By entrepreneurial standards, King was off to a great start--complete with the lessons only experience can teach. "I'm from Columbus, Georgia, and everybody trusts everybody down there," says King. "I was not prepared for the business world." Soon, her inexperience started to show.

The business was growing, but King couldn't afford to purchase her own commercial oven, so she contracted with a small bakery in Smyrna, Georgia. "I didn't have it in writing at the time that my recipe was proprietary information, so they sold it to another company they were working with," King says. And not just any company, says King: "Today, when you stay at a [nationally recognized hotel chain] and they give you a hot chocolate chip cookie that says on the bag, `We got this recipe from a little bakery outside Atlanta, Georgia,' that's my recipe."

A little sadder, but wiser, King forged ahead. A deal with a local radio station to give away King's products on the air required her to find a retail space for her enterprise. "I couldn't have people come by my house to pick up their prize," she says. She signed a lease for a 500-square-foot space tucked away in a small shopping center.
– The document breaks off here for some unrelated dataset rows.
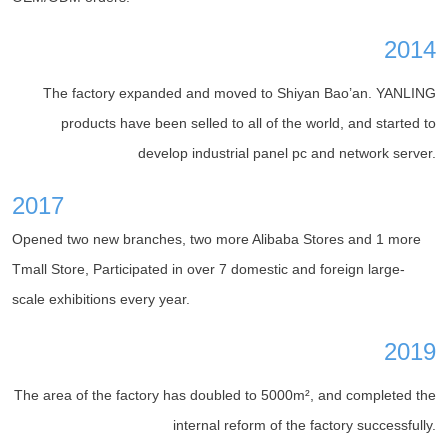
2014
The factory expanded and moved to Shiyan Bao’an. YANLING
products have been selled to all of the world, and started to
develop industrial panel pc and network server.
2017
Opened two new branches, two more Alibaba Stores and 1 more
Tmall Store, Participated in over 7 domestic and foreign large-
scale exhibitions every year.
2019
The area of the factory has doubled to 5000m², and completed the
internal reform of the factory successfully.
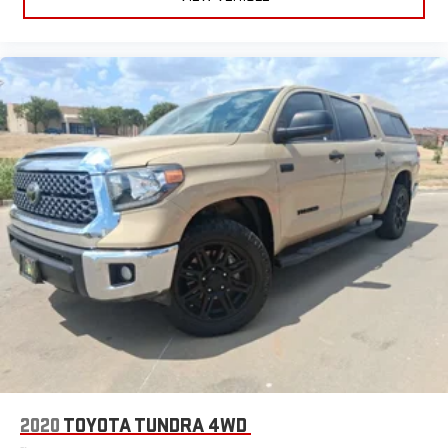
2020
TOYOTA TUNDRA 4WD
King's real estate agent was quick to quell her fears about her new location. "[He said,] `Don't worry about the lease. If you're not successful, we'll let you out of it because we don't want you here if you're not doing well,' " recalls King.

Not only did the shop's roof leak, says King, "but you could have shot a cannon through [the shopping center] at any time of the day and not even come close to hitting anybody. There was no traffic. I learned later that you don't go into a shopping center unless it has an anchor, like a large grocery store, to bring in traffic."

As the lease ran its course, JC Penney Co. approached King about doing a large promotion for Mother's Day. Customers would receive a cookie-filled flower pot that said Happy Mother's Day on it. Pricing was an issue, and King sought advice from her accountant. Don't worry--just sell the heck out of the product, he said. Not satisfied, King turned to a banker friend. "She came up with a pricing structure and said that if we sold the flower pots for $2.50 apiece, we'd make $20,000," King recalls.

But there were unexpected costs King and her banker had not figured into the equation. "We had to rent freezer trucks [to ship the pots] to Tampa and Jacksonville," King says. "I had friends driving these cookie pots everywhere." When the actual cost of making 5,000 flower pots turned out to be $5 each, she lost $20,000 on the deal.

It wouldn't be the last time someone "in the know" would advise her poorly. "I at least had sense enough to know that I didn't know what I was doing," says King. A visit to two local small-business assistance centers left her frustrated when neither counselor she met with could grasp her business concept.

Being left to her own devices proved a winning formula, however, as King began to navigate her company as she saw fit. Within the year, Blooming Cookies was growing like a weed. Yearning for more freedom to pursue the creative side of the business, she took on a partner with extensive retail management experience to handle the company's finances.